# Reading passage:
*-*-*

Query backup job space on Veeam Repositories and find orphaned files with PowerShell
Some time ago I had to investigate discrepancies in the space consumption of large Veeam scale-out repositories. Theoretically, about the same space should have been allocated. But in reality the difference was quite huge. In this post I show how to query backup job space on Veeam Repositories and how to find orphaned files with PowerShell.
In the first part I show how to easily query used space by backup jobs. For more details, even used space of each machine within a backup job can be shown. In second part you can find code snippets to check files on repository (even scale-out) against backup files in Veeam database. Physicals files not listed in database are orphaned.
Analyze used Repository space
Restore Points are files in repositories. Veeam is aware of these files and keeps track of storage space they occupy. To check this space for complete backup jobs, you can use the following code.

*-*-*

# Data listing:
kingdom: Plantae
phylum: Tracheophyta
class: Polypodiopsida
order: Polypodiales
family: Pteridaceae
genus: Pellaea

*-*-*

# Work to do:
• A. Summarize the post on Veeam repositories in two sentences.
• B. List every operation that the post on Veeam repositories says it will show how to perform.

# Correct answers:
• A. The post grew out of an investigation into large Veeam scale-out repositories whose space consumption differed greatly even though they should have allocated about the same space. It shows how to use PowerShell to query the space used by backup jobs, and by each machine within a job, and how to find orphaned files by checking repository files against the backup files in the Veeam database.

• B.
- Query the used space of backup jobs
- Show the used space of each machine within a backup job
- Check files on a repository, including a scale-out one, against the backup files in the Veeam database to find orphaned files